Ms Hammer’s gallery is a former hairdressing salon in Cleveland Street, where she occupies the ground and basement floors of two adjacent buildings. Architect Teresa Ashton has been responsible for their reappointment. One of the two spaces will become a non-profit project room to be used by younger international artists for installations, performances, lectures and other activities. The commercial segment of the business will concentrate upon a programme of younger British artists and will be launched by an exhibition of photographs and drawings by Graham Gussin (22 March-27 April). Adam Chodzko has been confirmed as a second artist with whom she will be working. Art critic Andrew Renton, who is one of the selectors of the forthcoming Manifesta exhibition taking place in Rotterdam over the summer, will be curating a series of exhibitions for the gallery.
Lotta Hammer, 51-51a Cleveland Street, London, W1P 5PQ
Well done Chaps
Artist as curator? Step forward Jake Chapman who will be presenting “Some of my best friends are geniuses” (8 March-27 April) at Max Wigram’s Independent Art Space in Chelsea. Mr Wigram modestly describes himself as the event’s facilitator. “I clear up the problems and organise the finance”, he sighed. As the British Council’s Ann Gallagher will remember only too well from their midnight altercations in Venice last summer, when the artist ended up in the police station, problems have a habit of arising whenever Jake or Dinos, the Chapman brothers, are involved.

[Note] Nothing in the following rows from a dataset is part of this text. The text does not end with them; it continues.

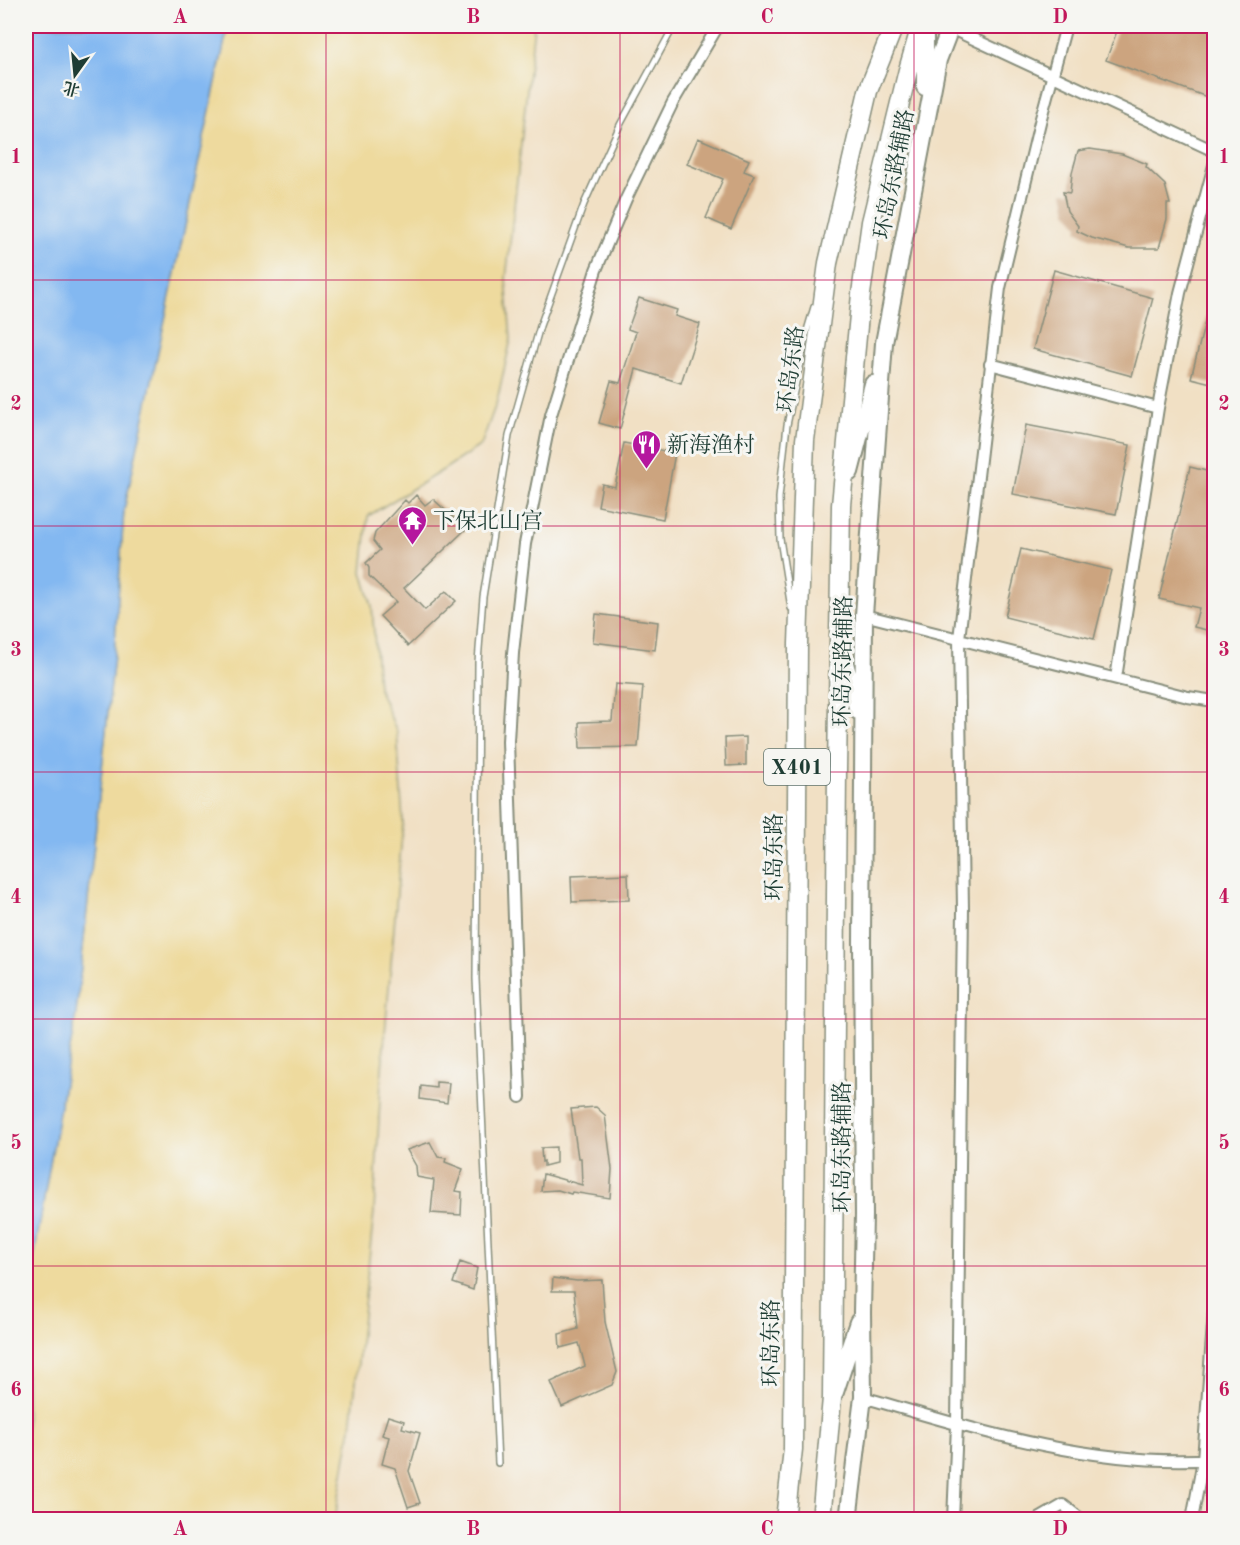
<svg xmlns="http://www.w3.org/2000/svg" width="1240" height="1545" viewBox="0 0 1240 1545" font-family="'Old Standard TT','Noto Serif SC',serif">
<rect width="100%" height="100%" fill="#f6f6f2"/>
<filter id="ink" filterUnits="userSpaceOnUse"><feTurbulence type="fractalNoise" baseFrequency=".0167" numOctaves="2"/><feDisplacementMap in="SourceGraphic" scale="12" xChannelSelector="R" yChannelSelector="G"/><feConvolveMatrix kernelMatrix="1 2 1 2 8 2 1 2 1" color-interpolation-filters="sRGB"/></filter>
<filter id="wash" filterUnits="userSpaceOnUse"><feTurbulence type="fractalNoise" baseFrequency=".008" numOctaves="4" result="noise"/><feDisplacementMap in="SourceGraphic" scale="24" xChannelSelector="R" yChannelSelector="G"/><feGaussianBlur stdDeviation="1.35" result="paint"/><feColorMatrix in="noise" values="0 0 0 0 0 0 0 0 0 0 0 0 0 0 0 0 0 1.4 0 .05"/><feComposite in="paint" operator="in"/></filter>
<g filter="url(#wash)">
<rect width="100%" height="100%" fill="#f1e0c4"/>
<path fill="#eeda9e" stroke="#868c69" stroke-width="1.5" d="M228 26H534L506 279 511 339 497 401 481 445 443 470 368 516 362 572 372 606 378 687 397 732 403 822 381 1081 374 1212 351 1428 335 1519 26 1520V1303L76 1014 114 655 124 510Z"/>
<path fill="#83b8f1" stroke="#517a92" stroke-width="1.5" d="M26 26H228L124 510 114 655 76 1014 26 1303Z"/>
<g id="blocks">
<path fill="#cca47f" d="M1119 26H1215V100L1106 60Z
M698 138 749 160 744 171 754 175 731 229 706 218 723 179 687 164Z
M1090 149 1122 154 1147 164 1146 167 1165 185 1170 204H1167V219L1159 248H1129L1092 238 1077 231 1078 226 1067 211 1063 192 1070 193 1072 173 1078 151Z
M1054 270 1153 298 1132 376 1033 349Z
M639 298 677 310 675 316 700 324 681 383 636 369 620 429 599 423 611 381 620 383 636 332 628 329Z
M1210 302H1215V384L1191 378Z
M1026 425 1130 445 1116 514 1013 494Z
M624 443 675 453 663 519 598 506 602 484 615 487Z
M1190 467 1215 473 1211 496 1215 497V632L1194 627 1199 608 1159 599Z
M416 495 425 505 433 499 466 529 404 588 425 610 446 591 456 601 408 646 380 616 396 602 369 576V568L366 563 380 550 373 541 375 533 405 500 408 503Z
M1021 549 1111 570 1094 639 1005 617Z
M596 614 658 622 655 650 593 642Z
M615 684 643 686 638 747 580 748 579 722 612 721Z
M746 737V765L726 766 725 738Z
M628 874 629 900 572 902 571 876Z
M436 1082 449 1083 447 1103 420 1099 421 1086 436 1088Z
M596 1107 605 1115 612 1169 610 1198 572 1192 571 1194 558 1190 541 1191 543 1174 582 1185 581 1158H578L571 1109Z
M430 1142 438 1157 446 1158 445 1162 463 1169 455 1191 462 1192 461 1215 431 1213 434 1180 417 1177 416 1166 407 1150Z
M556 1147V1163L544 1166V1161L542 1162 541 1148Z
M460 1262 477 1268 473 1290 453 1283Z
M553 1278 577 1281 602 1280 605 1322 617 1372 612 1385 562 1407 551 1382 585 1366 579 1343 560 1348 559 1334 578 1329 574 1291H552Z
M388 1416 404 1421 402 1428 420 1433 409 1471 420 1503 408 1507 395 1468 382 1464 389 1437 382 1435Z"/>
</g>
</g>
<g filter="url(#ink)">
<use href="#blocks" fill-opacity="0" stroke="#888e7c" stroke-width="1.5"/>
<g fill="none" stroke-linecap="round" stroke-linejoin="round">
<defs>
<path id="lane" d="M791 608 780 539 779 498 787 425 806 334 814 307
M498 1463 476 979 478 662 483 597 509 436 540 326 584 204 620 125 674 26"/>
<path id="street" d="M950 28 1214 151
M990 364 1158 408
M864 615 1188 697 1214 701
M1116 678 1158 408 1180 293 1214 165
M520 1097 508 741 513 653 525 544 551 415 596 270 626 199 673 102 718 26
M863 1397C975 1430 1097 1468 1214 1459
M953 1520 957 1425 963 909 959 639 1000 288 1041 118 1066 26
M1037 1520 1063 1505 1082 1520
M1192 1520 1203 1460 1214 1310"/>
<path id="secondary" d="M925 87V26
M850 472 873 384
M842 652 858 711
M835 1392 858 1322
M848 1520 863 1397 862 1312 864 1215 862 943 864 615 884 343 938 60 951 26"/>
<path id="primary" d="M785 1520 793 1449 798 644 805 440 828 263 868 91 894 26
M821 1520 832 1398 837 770 841 505 861 294 871 222 908 70 921 26"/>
</defs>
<use href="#lane" stroke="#888e7c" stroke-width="8"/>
<use href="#street" stroke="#888e7c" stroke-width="14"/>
<use href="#secondary" stroke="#888e7c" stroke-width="20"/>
<use href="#primary" stroke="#888e7c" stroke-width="21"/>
<use href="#lane" stroke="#fff" stroke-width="5"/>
<use href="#street" stroke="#fff" stroke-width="10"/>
<use href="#secondary" stroke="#fff" stroke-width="16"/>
<use href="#primary" stroke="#fff" stroke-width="18"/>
</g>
</g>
<path fill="none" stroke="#c2185b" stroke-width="1.5" stroke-opacity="0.55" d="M326 26V1520M620 26V1520M914 26V1520M26 280H1214M26 526H1214M26 772H1214M26 1019H1214M26 1266H1214"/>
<defs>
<symbol id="restaurant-pin" viewBox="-11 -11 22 30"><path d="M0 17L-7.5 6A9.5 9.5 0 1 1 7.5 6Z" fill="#b5179e" stroke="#f6f6f2"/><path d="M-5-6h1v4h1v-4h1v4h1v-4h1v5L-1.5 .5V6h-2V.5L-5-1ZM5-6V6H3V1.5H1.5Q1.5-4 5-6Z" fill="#fff"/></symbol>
<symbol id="temple-pin" viewBox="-11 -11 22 30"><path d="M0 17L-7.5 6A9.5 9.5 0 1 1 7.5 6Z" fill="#b5179e" stroke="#f6f6f2"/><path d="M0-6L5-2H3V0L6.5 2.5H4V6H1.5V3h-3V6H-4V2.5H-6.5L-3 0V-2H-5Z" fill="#fff"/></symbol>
</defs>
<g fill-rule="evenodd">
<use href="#restaurant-pin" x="630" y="428" width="33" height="45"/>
<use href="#temple-pin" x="396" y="504" width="33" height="45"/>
</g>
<g text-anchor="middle" stroke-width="6" stroke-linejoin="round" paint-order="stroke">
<rect fill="#f6f6f2" stroke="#60746d" stroke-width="1.5" x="764" y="749" width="66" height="36" rx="4.5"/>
<g font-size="21" font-weight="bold" fill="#1f3d34">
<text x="797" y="774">X401</text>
</g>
<g font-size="22" fill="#1f3d34" stroke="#f6f6f2">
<text transform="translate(893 174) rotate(-79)" y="8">环岛东路辅路</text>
<text transform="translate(790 369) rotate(-83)" y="8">环岛东路</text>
<text transform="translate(842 661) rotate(-89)" y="8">环岛东路辅路</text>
<text transform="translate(773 857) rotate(-90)" y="8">环岛东路</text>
<text transform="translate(841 1147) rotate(-90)" y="8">环岛东路辅路</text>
<text transform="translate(770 1343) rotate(-90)" y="8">环岛东路</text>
</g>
<g font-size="22" fill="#1f3d34" stroke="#f6f6f2" text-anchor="start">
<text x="667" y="452">新海渔村</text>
<text x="433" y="528">下保北山宫</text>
</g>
</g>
<rect width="1240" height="1545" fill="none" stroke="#f6f6f2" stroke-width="66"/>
<g transform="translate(75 75) rotate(195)" stroke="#f6f6f2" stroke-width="4.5" paint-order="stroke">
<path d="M0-4.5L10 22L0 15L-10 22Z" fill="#1f3d34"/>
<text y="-9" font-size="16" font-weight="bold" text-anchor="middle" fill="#1f3d34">北</text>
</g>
<rect x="33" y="33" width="1174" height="1479" fill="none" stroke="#c2185b" stroke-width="2"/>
<g font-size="20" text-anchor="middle" font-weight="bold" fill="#c2185b">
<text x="180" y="23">A</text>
<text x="473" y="23">B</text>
<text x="767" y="23">C</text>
<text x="1060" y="23">D</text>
<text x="16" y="163">1</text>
<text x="1224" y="163">1</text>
<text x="16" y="410">2</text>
<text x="1224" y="410">2</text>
<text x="16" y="656">3</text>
<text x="1224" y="656">3</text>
<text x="16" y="903">4</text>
<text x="1224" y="903">4</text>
<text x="16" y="1149">5</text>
<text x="1224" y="1149">5</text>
<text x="16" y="1396">6</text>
<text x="1224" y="1396">6</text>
<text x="180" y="1535">A</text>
<text x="473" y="1535">B</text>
<text x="767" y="1535">C</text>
<text x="1060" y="1535">D</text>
</g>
</svg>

The friends of the exhibition are Gavin Brown, the brothers’ dealer in New York, David Falconer, Russell Haswell, Tim Sheward, Sam Taylor-Wood, James White and sister Gaby Chapman. Jake and Dinos will be showing a new permutation on their “Siamese Twin” theme.

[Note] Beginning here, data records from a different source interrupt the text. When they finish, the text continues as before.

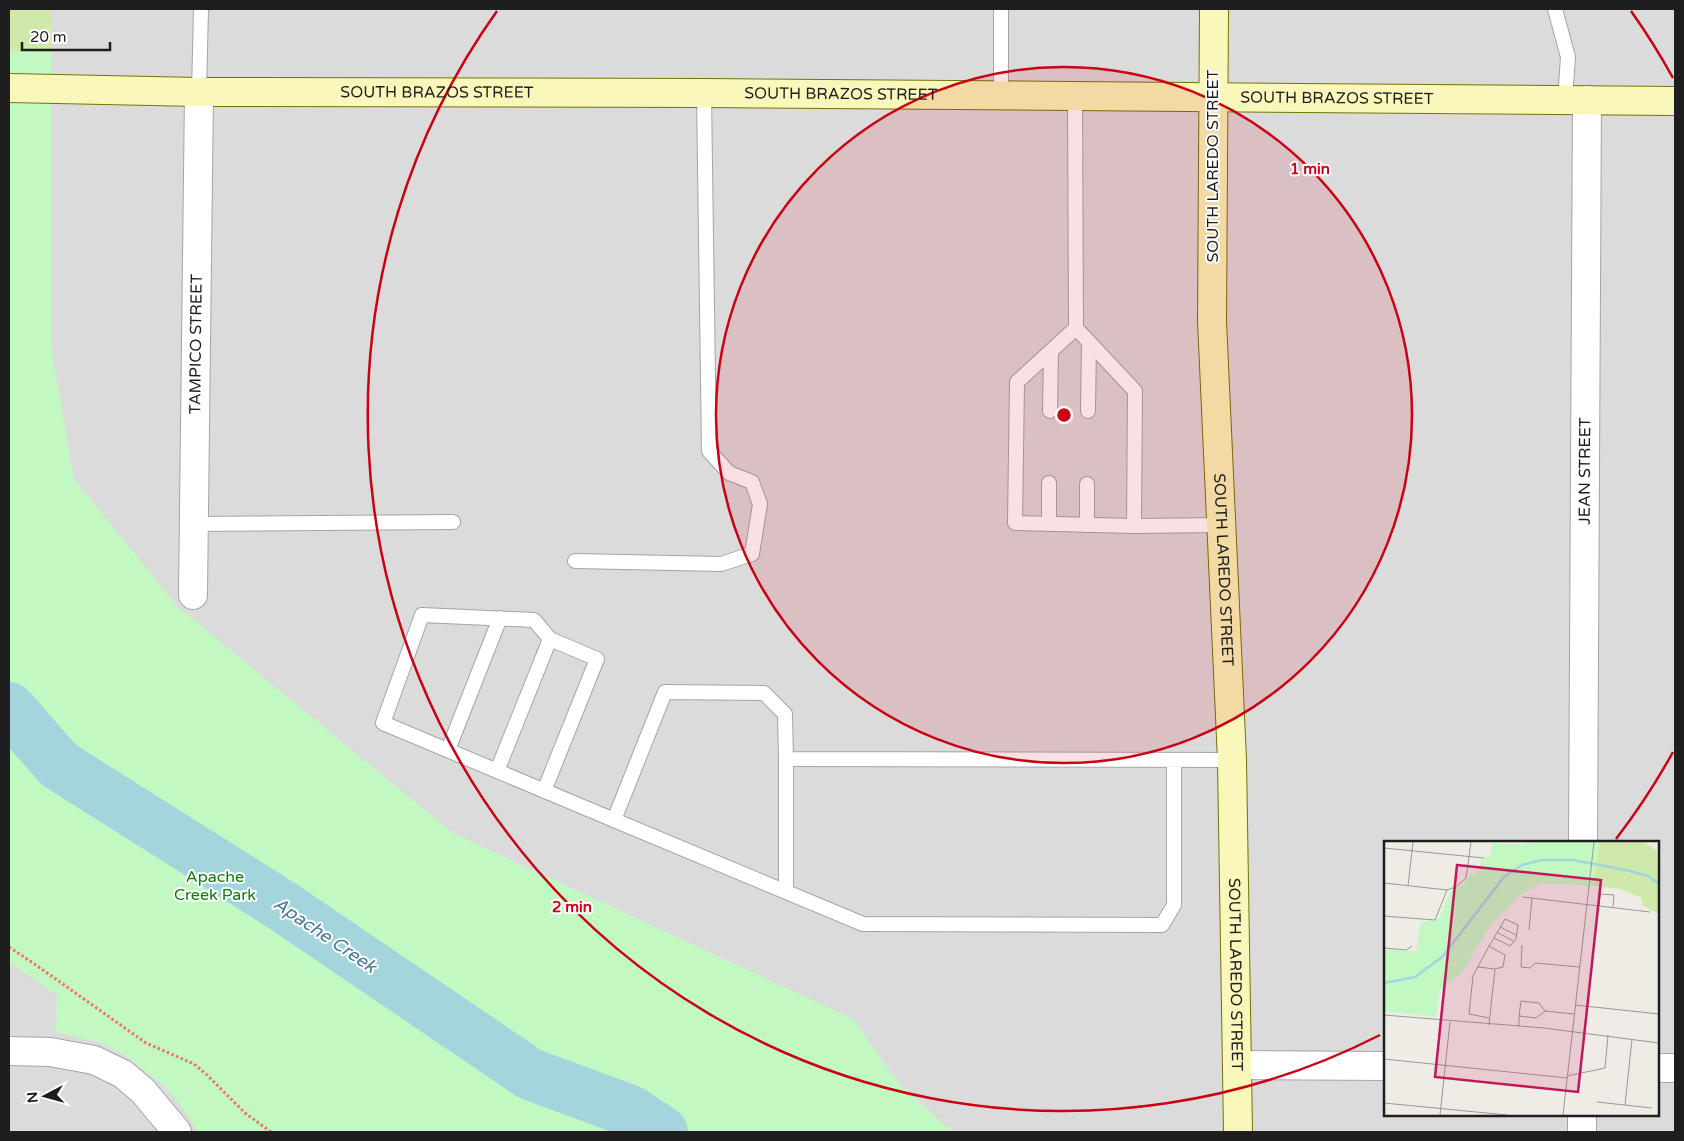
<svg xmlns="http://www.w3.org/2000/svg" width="1684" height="1141" font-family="'Varela Round',sans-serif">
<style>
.residential{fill:#dcdbdb;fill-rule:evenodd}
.grass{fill:#cfe9ab}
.park{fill:#c2f9c2}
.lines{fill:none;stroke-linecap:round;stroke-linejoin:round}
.river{stroke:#a5d5dc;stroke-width:52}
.lane-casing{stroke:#a5a5a5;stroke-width:16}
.street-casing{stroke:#a5a5a5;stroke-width:30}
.secondary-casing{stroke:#737506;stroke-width:30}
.path{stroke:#f86e6c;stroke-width:3;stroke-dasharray:2.5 2.5;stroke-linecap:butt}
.lane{stroke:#fff;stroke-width:14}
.street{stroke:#fff;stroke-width:28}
.secondary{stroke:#f9f7b9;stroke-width:28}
.ring{fill:none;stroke:#cb0213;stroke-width:2.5}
.labels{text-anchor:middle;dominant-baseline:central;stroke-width:4;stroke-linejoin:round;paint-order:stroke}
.street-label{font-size:16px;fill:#1e1e1e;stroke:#fff}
.park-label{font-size:16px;fill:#0d7c0c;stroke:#fff}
.water-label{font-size:18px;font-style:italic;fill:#45799d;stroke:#fff}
.inset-river{fill:none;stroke:#a5d5dc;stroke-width:2.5}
.inset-road{fill:none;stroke:#9b9995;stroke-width:1}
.view{fill:#c2185b;fill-opacity:0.15;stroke:#c2185b;stroke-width:2.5}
.inset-edge{fill:none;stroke:#1e1e1e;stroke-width:2.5}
.centre{fill:#cb0213;stroke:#fff;stroke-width:2.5}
.ring-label{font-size:15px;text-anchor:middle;font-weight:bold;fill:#cb0213;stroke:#fff;stroke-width:4;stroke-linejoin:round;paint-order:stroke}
</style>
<rect width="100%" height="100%" fill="#efebe5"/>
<path class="residential" d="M9 9H1675V1132H9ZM1385 842H1658V1115H1385Z"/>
<path class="grass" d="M9 9H52L51 52 9 51Z"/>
<path class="park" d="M9 51 51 52V347L74 479 178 607 453 833 853 1019 897 1081 952 1132H198L180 1104 162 1084 125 1055 98 1042 56 1032 57 995 9 962Z"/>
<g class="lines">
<path class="river" d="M9 708 59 765 284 907 530 1074 630 1111 662 1132"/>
<g class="lane-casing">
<g id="lane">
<path d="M1001 9V95"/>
<path d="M1555 9 1568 57 1565 100"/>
<path d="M199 92 201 9"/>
<path d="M1075 96 1076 328 1135 391 1134 526 1222 525"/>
<path d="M1076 328 1017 382 1015 523 1134 526"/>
<path d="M1050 411 1051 351"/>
<path d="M1088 411 1089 342"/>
<path d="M1049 483V524"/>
<path d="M194 524 453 522"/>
<path d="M1087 525V484"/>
<path d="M575 561 721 564 752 554 760 504 752 482 729 473 709 451 704 93"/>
<path d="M448 750 500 618"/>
<path d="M1174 761V905L1162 925 863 924 614 820 665 692 764 693 785 714 786 759 1232 760"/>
<path d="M497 771 550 639"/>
<path d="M544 791 597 659 550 639 534 620 422 615 383 723 614 820"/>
<path d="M786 891V759"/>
</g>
</g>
<g class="street-casing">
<g id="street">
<path id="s1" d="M193 595 199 92"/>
<path id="s2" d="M1583 842 1587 100"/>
<path d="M9 1051 50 1052 94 1060 123 1074 143 1091 177 1132"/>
<path d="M1237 1065 1385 1066"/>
<path d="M1658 1068H1675"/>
<path d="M1582 1115V1132"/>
</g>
</g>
<g class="secondary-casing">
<g id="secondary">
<path id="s3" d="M1214 9 1212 321 1232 760 1238 1132"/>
<path id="s4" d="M9 88 199 92 704 93 1675 101"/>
</g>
</g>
<path class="path" d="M9 947 36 965 146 1043 194 1064 206 1074 245 1113 271 1132"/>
<use href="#lane" class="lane"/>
<use href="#street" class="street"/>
<use href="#secondary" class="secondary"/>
</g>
<circle cx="1064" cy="415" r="348" fill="#cb0213" fill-opacity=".12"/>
<g class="ring">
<circle cx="1064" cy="415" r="348"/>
<path d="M1673 752A696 696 0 0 1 1616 839M1380 1035A696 696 0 0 1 497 11M1631 11A696 696 0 0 1 1673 78"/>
</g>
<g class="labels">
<g class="street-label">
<text stroke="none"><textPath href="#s4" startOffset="428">SOUTH BRAZOS STREET</textPath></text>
<text stroke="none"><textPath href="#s4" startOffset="832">SOUTH BRAZOS STREET</textPath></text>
<text stroke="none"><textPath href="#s4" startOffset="1328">SOUTH BRAZOS STREET</textPath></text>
<text transform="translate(1213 166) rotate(-90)">SOUTH LAREDO STREET</text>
<text stroke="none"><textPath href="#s1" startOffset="251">TAMPICO STREET</textPath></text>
<text stroke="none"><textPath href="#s2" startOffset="371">JEAN STREET</textPath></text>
<text stroke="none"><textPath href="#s3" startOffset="561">SOUTH LAREDO STREET</textPath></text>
<text stroke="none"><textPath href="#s3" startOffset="966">SOUTH LAREDO STREET</textPath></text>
</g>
<g class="park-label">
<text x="215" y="877">Apache<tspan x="215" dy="18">Creek Park</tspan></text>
</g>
<g class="water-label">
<text transform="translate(325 935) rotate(34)">Apache Creek</text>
</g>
</g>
<g transform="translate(1384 841)">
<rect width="275" height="275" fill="#efebe5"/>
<path d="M215 1H260L273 10 275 73 258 64V57L236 48 209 45Z" fill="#cfe9ab"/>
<path d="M154 1H215L209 45 156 42 138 53 106 85 77 133 56 149 52 176 0 170V109L32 110 37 81 55 78 66 51 78 45 86 33H91L96 28 97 19 107 14 108 2 130 4Z" fill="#c2f9c2"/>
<path class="inset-river" d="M0 142 31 136 58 116 120 36 138 24 158 19H189L242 29 264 35 275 43"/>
<path class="inset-road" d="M0 7 100 17M0 42 63 49 72 46 82 37 87 1M24 45 29 1M139 56 266 71M215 65 216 53 230 54 229 66M0 75 51 79 63 49M116 86 132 94M145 89 148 57M113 91 129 100M138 104 137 126 146 127 151 122 196 126M105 105 110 97 121 78 134 84 132 98 126 105 110 97M0 107 22 109 28 105M94 126 111 128M191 164 275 173M0 174 160 187 275 202M135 175 137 160 155 162 161 170M105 184 111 128 119 126 121 114 105 105 89 135 85 173 105 177M135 186V175L152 177 161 170 190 173M0 218 183 237M183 235 221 227 224 194M213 261 268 267M0 262 123 274M241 264 248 198M56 274 66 181M179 274 210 1"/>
<path class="view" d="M73 24 217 39 194 251 51 236Z"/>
<rect width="275" height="275" class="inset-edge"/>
</g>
<circle cx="1064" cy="415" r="8" class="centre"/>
<g class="ring-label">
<text x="1310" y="174">1 min</text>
<text x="572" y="912">2 min</text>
</g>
<rect width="1684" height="1141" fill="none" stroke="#1e1e1e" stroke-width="20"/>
<g transform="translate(45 1096) rotate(264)" stroke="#ffffff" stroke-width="4" paint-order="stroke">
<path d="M0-4L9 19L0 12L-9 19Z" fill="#1e1e1e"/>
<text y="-8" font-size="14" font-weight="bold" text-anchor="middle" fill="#1e1e1e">N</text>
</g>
<path d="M22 42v8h88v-8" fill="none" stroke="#1e1e1e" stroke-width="2.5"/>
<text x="30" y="42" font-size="15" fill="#1e1e1e" stroke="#ffffff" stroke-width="4" paint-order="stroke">20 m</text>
</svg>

“I’m making an analogy between hyper-nepotism and genius”, Jake explained on his mobile telephone as he waited for his lunch, adding that “geniuses are a bit dodgy”.
Knot a stitch in time
Jake Chapman’s exhibition celebrates the second anniversary of the Independent Art Space which Max Wigram opened at 23a Smith Street, just off the King’s Road, in February 1994. Over that period, he has supervised eight exhibitions and a series of projects of more modest scale, but still found time to pursue his career as an artist. At the Smart Show in Stockholm (7-10 March) he will be presenting a new version of “Routine for Life: James Bond’s Towel”, a performance in which he is obliged to wrap a towel around his loins. Maureen Paley previewed the video and related photographs of this performance in 1993. “Not a stitch” was Mr Wigram’s confident reply to The Art Newspaper’s enquiry of what he wore beneath the towel, but his legions of gorgeous and adoring admirers will be disappointed by his qualification to that assertion. “It’s the best way to tie your towel, you can play tennis and it won’t slip off”.
Max will be presenting “Mona Looser” at Thomas Nordanstad’s gallery in New York (25 May-20 June), and is planning a spectacular three-day event to take place at the ICA in October. Polished boots and riding crops obligatory, we presume.